# Got the Chicks!



## Tayet (Feb 9, 2012)

We got 16 chicks from our neighbor for free! They are Americauna/Barred Rock/Rhode Island Red crosses  We're going to get more, whatever the guy coming today doesn't want


----------



## OwnedByTheGoats (Mar 7, 2013)

Lucky pants!


----------



## ksalvagno (Oct 6, 2009)

wow, that is great! I bet you end up with some neat looking chickens.


----------



## RMADairyGoats (Jun 20, 2011)

Congrats!!! OMG I just want to kiss their little faces to death!!!!!! <3 <3 <3


----------



## OwnedByTheGoats (Mar 7, 2013)

I think that last one is a rooster.  Definitely looks like it.


----------



## Tayet (Feb 9, 2012)

We got six more  All of them look like Rhodes!


----------



## Tayet (Feb 9, 2012)

Here's another pic!


----------



## Dayna (Aug 16, 2012)

How on earth can you tell it looks like a rooster? I've been trying to figure that out for ages! lol


----------



## OwnedByTheGoats (Mar 7, 2013)

Haha, I'm not positive but that is my guess.  I can tell because it has so much more comb growth when on the others their combs are hardly visible. You can already see the bumps on the bottom red ones comb. It also looks as if his little chin flaps (LOL, forgot their name) are showing up. You can see how much growth he has here :


----------



## StarMFarm (Jan 17, 2013)

§

**EXERCISE BRIEF:** Reproduce the passage of the chick thread starting with "Haha, I'm not" and going on through "(Jan 17, 2013)". Rely only on the chick thread.

**GIVEN DATA:**

§

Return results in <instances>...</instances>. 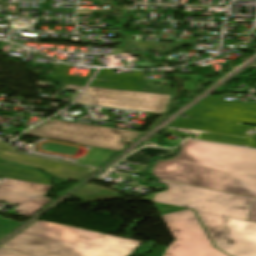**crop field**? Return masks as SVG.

§

**FULL OUTPUT:**
Haha, I'm not positive but that is my guess.  I can tell because it has so much more comb growth when on the others their combs are hardly visible. You can already see the bumps on the bottom red ones comb. It also looks as if his little chin flaps (LOL, forgot their name) are showing up. You can see how much growth he has here :


----------



## StarMFarm (Jan 17, 2013)